WHAT TO WORK ON
Please pull the text from each of the items below, reproducing every line in its original order, spelling and language.

▬▬▬▬▬▬

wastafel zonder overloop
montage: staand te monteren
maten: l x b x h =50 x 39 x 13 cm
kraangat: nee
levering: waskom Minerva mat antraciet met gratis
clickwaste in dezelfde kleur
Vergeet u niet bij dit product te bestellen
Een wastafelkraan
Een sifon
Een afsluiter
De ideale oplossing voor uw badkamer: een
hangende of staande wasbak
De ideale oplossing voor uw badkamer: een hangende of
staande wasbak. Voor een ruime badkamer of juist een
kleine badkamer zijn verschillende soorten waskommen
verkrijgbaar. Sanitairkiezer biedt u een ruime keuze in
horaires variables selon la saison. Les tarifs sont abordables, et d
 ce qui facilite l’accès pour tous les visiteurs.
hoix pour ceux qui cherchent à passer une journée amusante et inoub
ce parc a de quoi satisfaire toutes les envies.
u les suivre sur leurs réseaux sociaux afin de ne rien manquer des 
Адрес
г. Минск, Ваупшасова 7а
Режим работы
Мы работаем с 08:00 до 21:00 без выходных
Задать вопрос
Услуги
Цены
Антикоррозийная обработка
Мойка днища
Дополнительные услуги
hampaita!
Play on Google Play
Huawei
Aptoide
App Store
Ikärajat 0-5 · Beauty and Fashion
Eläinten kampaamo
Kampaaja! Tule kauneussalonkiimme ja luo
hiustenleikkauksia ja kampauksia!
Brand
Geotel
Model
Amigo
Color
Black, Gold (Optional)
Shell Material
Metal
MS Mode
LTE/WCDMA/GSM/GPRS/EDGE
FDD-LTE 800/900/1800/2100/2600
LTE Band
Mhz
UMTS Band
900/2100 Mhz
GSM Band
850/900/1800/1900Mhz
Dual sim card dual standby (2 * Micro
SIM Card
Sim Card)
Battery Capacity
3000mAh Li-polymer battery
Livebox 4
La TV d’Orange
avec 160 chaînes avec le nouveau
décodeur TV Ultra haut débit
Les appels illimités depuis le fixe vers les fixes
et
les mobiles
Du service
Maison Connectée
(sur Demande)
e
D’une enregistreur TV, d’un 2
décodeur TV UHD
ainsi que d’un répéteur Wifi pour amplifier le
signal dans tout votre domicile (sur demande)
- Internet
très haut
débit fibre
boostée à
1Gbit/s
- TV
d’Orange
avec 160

▬▬▬▬▬▬

EXERCISE ANSWER
wastafel zonder overloop
montage: staand te monteren
maten: l x b x h =50 x 39 x 13 cm
kraangat: nee
levering: waskom Minerva mat antraciet met gratis
clickwaste in dezelfde kleur
Vergeet u niet bij dit product te bestellen
Een wastafelkraan
Een sifon
Een afsluiter
De ideale oplossing voor uw badkamer: een
hangende of staande wasbak
De ideale oplossing voor uw badkamer: een hangende of
staande wasbak. Voor een ruime badkamer of juist een
kleine badkamer zijn verschillende soorten waskommen
verkrijgbaar. Sanitairkiezer biedt u een ruime keuze in
horaires variables selon la saison. Les tarifs sont abordables, et d
 ce qui facilite l’accès pour tous les visiteurs.
hoix pour ceux qui cherchent à passer une journée amusante et inoub
ce parc a de quoi satisfaire toutes les envies.
u les suivre sur leurs réseaux sociaux afin de ne rien manquer des 
Адрес
г. Минск, Ваупшасова 7а
Режим работы
Мы работаем с 08:00 до 21:00 без выходных
Задать вопрос
Услуги
Цены
Антикоррозийная обработка
Мойка днища
Дополнительные услуги
hampaita!
Play on Google Play
Huawei
Aptoide
App Store
Ikärajat 0-5 · Beauty and Fashion
Eläinten kampaamo
Kampaaja! Tule kauneussalonkiimme ja luo
hiustenleikkauksia ja kampauksia!
Brand
Geotel
Model
Amigo
Color
Black, Gold (Optional)
Shell Material
Metal
MS Mode
LTE/WCDMA/GSM/GPRS/EDGE
FDD-LTE 800/900/1800/2100/2600
LTE Band
Mhz
UMTS Band
900/2100 Mhz
GSM Band
850/900/1800/1900Mhz
Dual sim card dual standby (2 * Micro
SIM Card
Sim Card)
Battery Capacity
3000mAh Li-polymer battery
Livebox 4
La TV d’Orange
avec 160 chaînes avec le nouveau
décodeur TV Ultra haut débit
Les appels illimités depuis le fixe vers les fixes
et
les mobiles
Du service
Maison Connectée
(sur Demande)
e
D’une enregistreur TV, d’un 2
décodeur TV UHD
ainsi que d’un répéteur Wifi pour amplifier le
signal dans tout votre domicile (sur demande)
- Internet
très haut
débit fibre
boostée à
1Gbit/s
- TV
d’Orange
avec 160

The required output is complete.